Using that rationale, The State’s Supreme Court upheld Hall’s death sentence in December 2012, five days before Christmas. The ruling, affirming the death sentence, prompted Hall’s attorney, Eric Pinkard, to file a petition with the U.S. Supreme Court. Part of Mr. Pinkard’s brief focuses on the fact that his client, Mr. Hall, has had several IQ tests showing his score to be as low as 60, while a more recent test, administered in 2009, showed his IQ to be 71.

It is well known that an IQ may, in fact, increase or decrease by several points over the course of a lifetime, a fact that Mr. Pinkard says has caused confusion within the courts about the proper definition of mental retardation. But in the Hall case, the other element of confusion is that a person can be ruled by the courts to be “mentally retarded” and still be executed if their IQ is too high. Mr. Pinkard wrote this in his brief, quoting two justices who dissented from the majority opinion.

“The situation present in Florida, in which the Legislature has established a bright-line cutoff score that this Court has upheld, now creates a significant risk that a defendant who has once been found to be mentally retarded may still be executed.” ~ Florida Supreme Court Justice Jorge Labarga

By imposing the “bright line” score of 70 as the cutoff for mental retardation, Mr. Pinkard, as well as the dissenting justices on Florida’s Supreme Court, say the new state law fails to properly address the severe mental and emotional conditions that could prevent someone from understanding the criminal nature of their conduct. This is particularly true, in the Hall case, they argue.

Florida Justices Labarga and Perry Dissent

One of those dissenting justices, James E.C. Perry, wrote, “If the bar against executing the mentally retarded is to mean anything, Freddie Lee Hall cannot be executed. I do not disagree with my esteemed colleagues that … our case law provide that a defendant establish an IQ below 70 to be ineligible to be executed, but that statute as applied here reaches an absurd result.

“The current interpretation of the statutory scheme will lead to the execution of a retarded man in this case. Hall had been found by the courts to be mentally retarded before the statute was adopted. Once the statute is applied, Hall morphs from someone who has been ‘mentally retarded his entire life’ to someone who is statutorily barred from attempting to demonstrate concurrent deficits in adaptive functioning to establish retardation.”

The nuances of the Hall case are extremely complex, and Mr. Pinkard’s brief to the U.S. Supreme Court meticulously details the variety of issues that have made this case a difficult one to settle at the state level. That is part of the reason the U.S. high court has agreed to hear the case. However, it is not clear whether the highest court in the land will rule on the issues of the so-called “bright line” litmus test or simply rule on the Hall case, alone.
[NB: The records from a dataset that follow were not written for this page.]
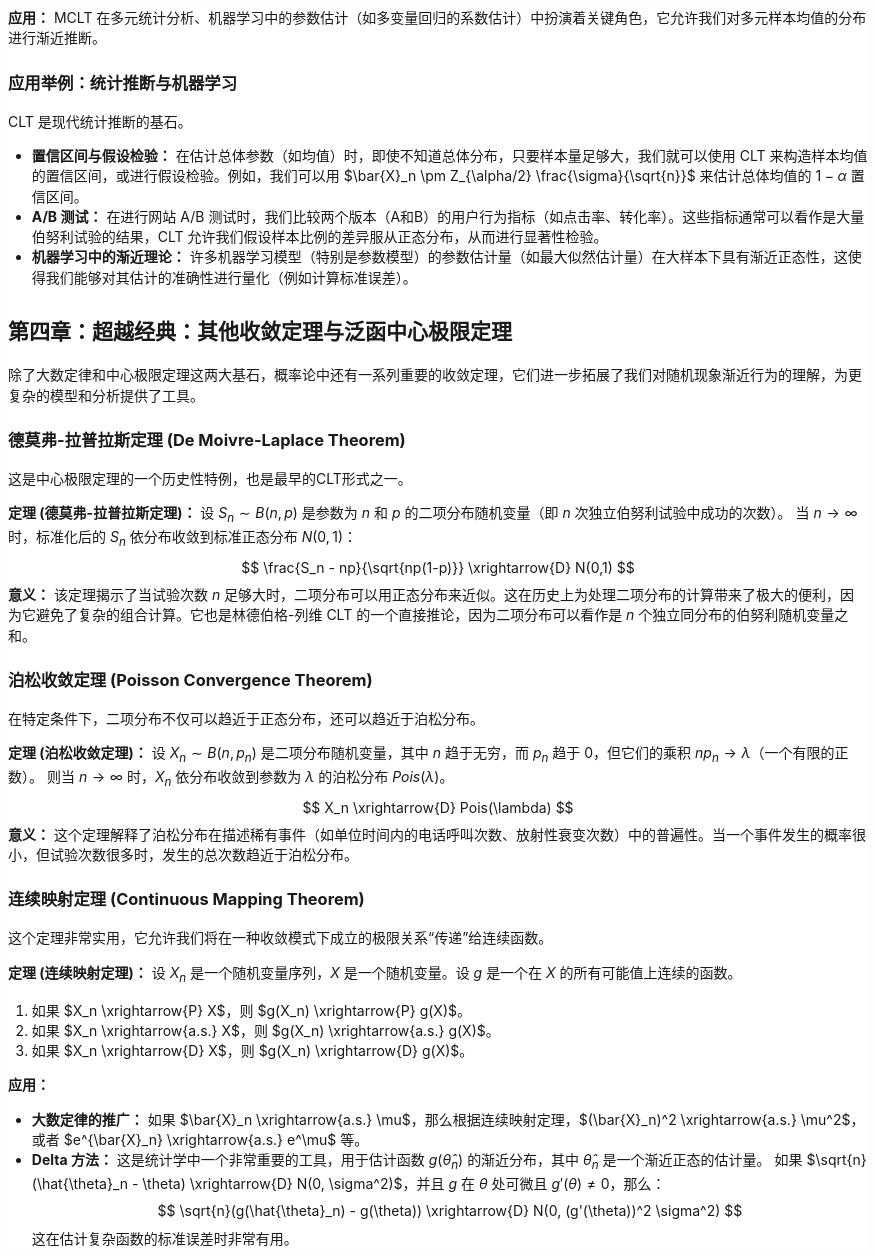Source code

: **应用：** MCLT 在多元统计分析、机器学习中的参数估计（如多变量回归的系数估计）中扮演着关键角色，它允许我们对多元样本均值的分布进行渐近推断。

### 应用举例：统计推断与机器学习

CLT 是现代统计推断的基石。

*   **置信区间与假设检验：** 在估计总体参数（如均值）时，即使不知道总体分布，只要样本量足够大，我们就可以使用 CLT 来构造样本均值的置信区间，或进行假设检验。例如，我们可以用 $\bar{X}_n \pm Z_{\alpha/2} \frac{\sigma}{\sqrt{n}}$ 来估计总体均值的 $1-\alpha$ 置信区间。
*   **A/B 测试：** 在进行网站 A/B 测试时，我们比较两个版本（A和B）的用户行为指标（如点击率、转化率）。这些指标通常可以看作是大量伯努利试验的结果，CLT 允许我们假设样本比例的差异服从正态分布，从而进行显著性检验。
*   **机器学习中的渐近理论：** 许多机器学习模型（特别是参数模型）的参数估计量（如最大似然估计量）在大样本下具有渐近正态性，这使得我们能够对其估计的准确性进行量化（例如计算标准误差）。

## 第四章：超越经典：其他收敛定理与泛函中心极限定理

除了大数定律和中心极限定理这两大基石，概率论中还有一系列重要的收敛定理，它们进一步拓展了我们对随机现象渐近行为的理解，为更复杂的模型和分析提供了工具。

### 德莫弗-拉普拉斯定理 (De Moivre-Laplace Theorem)

这是中心极限定理的一个历史性特例，也是最早的CLT形式之一。

**定理 (德莫弗-拉普拉斯定理)：**
设 $S_n \sim B(n, p)$ 是参数为 $n$ 和 $p$ 的二项分布随机变量（即 $n$ 次独立伯努利试验中成功的次数）。
当 $n \to \infty$ 时，标准化后的 $S_n$ 依分布收敛到标准正态分布 $N(0,1)$：
$$ \frac{S_n - np}{\sqrt{np(1-p)}} \xrightarrow{D} N(0,1) $$
**意义：** 该定理揭示了当试验次数 $n$ 足够大时，二项分布可以用正态分布来近似。这在历史上为处理二项分布的计算带来了极大的便利，因为它避免了复杂的组合计算。它也是林德伯格-列维 CLT 的一个直接推论，因为二项分布可以看作是 $n$ 个独立同分布的伯努利随机变量之和。

### 泊松收敛定理 (Poisson Convergence Theorem)

在特定条件下，二项分布不仅可以趋近于正态分布，还可以趋近于泊松分布。

**定理 (泊松收敛定理)：**
设 $X_n \sim B(n, p_n)$ 是二项分布随机变量，其中 $n$ 趋于无穷，而 $p_n$ 趋于 $0$，但它们的乘积 $np_n \to \lambda$（一个有限的正数）。
则当 $n \to \infty$ 时，$X_n$ 依分布收敛到参数为 $\lambda$ 的泊松分布 $Pois(\lambda)$。
$$ X_n \xrightarrow{D} Pois(\lambda) $$
**意义：** 这个定理解释了泊松分布在描述稀有事件（如单位时间内的电话呼叫次数、放射性衰变次数）中的普遍性。当一个事件发生的概率很小，但试验次数很多时，发生的总次数趋近于泊松分布。

### 连续映射定理 (Continuous Mapping Theorem)

这个定理非常实用，它允许我们将在一种收敛模式下成立的极限关系“传递”给连续函数。

**定理 (连续映射定理)：**
设 $X_n$ 是一个随机变量序列，$X$ 是一个随机变量。设 $g$ 是一个在 $X$ 的所有可能值上连续的函数。
1.  如果 $X_n \xrightarrow{P} X$，则 $g(X_n) \xrightarrow{P} g(X)$。
2.  如果 $X_n \xrightarrow{a.s.} X$，则 $g(X_n) \xrightarrow{a.s.} g(X)$。
3.  如果 $X_n \xrightarrow{D} X$，则 $g(X_n) \xrightarrow{D} g(X)$。

**应用：**
*   **大数定律的推广：** 如果 $\bar{X}_n \xrightarrow{a.s.} \mu$，那么根据连续映射定理，$(\bar{X}_n)^2 \xrightarrow{a.s.} \mu^2$，或者 $e^{\bar{X}_n} \xrightarrow{a.s.} e^\mu$ 等。
*   **Delta 方法：** 这是统计学中一个非常重要的工具，用于估计函数 $g(\hat{\theta}_n)$ 的渐近分布，其中 $\hat{\theta}_n$ 是一个渐近正态的估计量。
    如果 $\sqrt{n}(\hat{\theta}_n - \theta) \xrightarrow{D} N(0, \sigma^2)$，并且 $g$ 在 $\theta$ 处可微且 $g'(\theta) \ne 0$，那么：
    $$ \sqrt{n}(g(\hat{\theta}_n) - g(\theta)) \xrightarrow{D} N(0, (g'(\theta))^2 \sigma^2) $$
    这在估计复杂函数的标准误差时非常有用。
Supreme Court Ruling May Impact Other States’ “Bright Line” Thresholds

If the court rules only on the Hall case, it will be making a final ruling on the application of the term “mental retardation” to a single defendant. If, on the other hand, the court determines a “bright line” test to be invalid, it will have an impact across the nation and further refine the Atkins v. Virginia ruling.

Brian Kammer, a Georgia-based attorney who has represented low-IQ defendants on death row, told USA Today the case has the potential to rewrite many states’ laws that establish a cutoff line for mental retardation. “To the extent [a Supreme Court ruling] deals with a state’s prerogative to define “mental retardation” a certain way, it would very likely have applicability to other states … in setting limits on that prerogative,” he said.

Currently, the oral arguments before the United States Supreme Court are set for March 2014. The Supreme Court case may be followed on the SCOTUS docket page for this case as well as the SCOTUS Blog page entry for Hall’s case.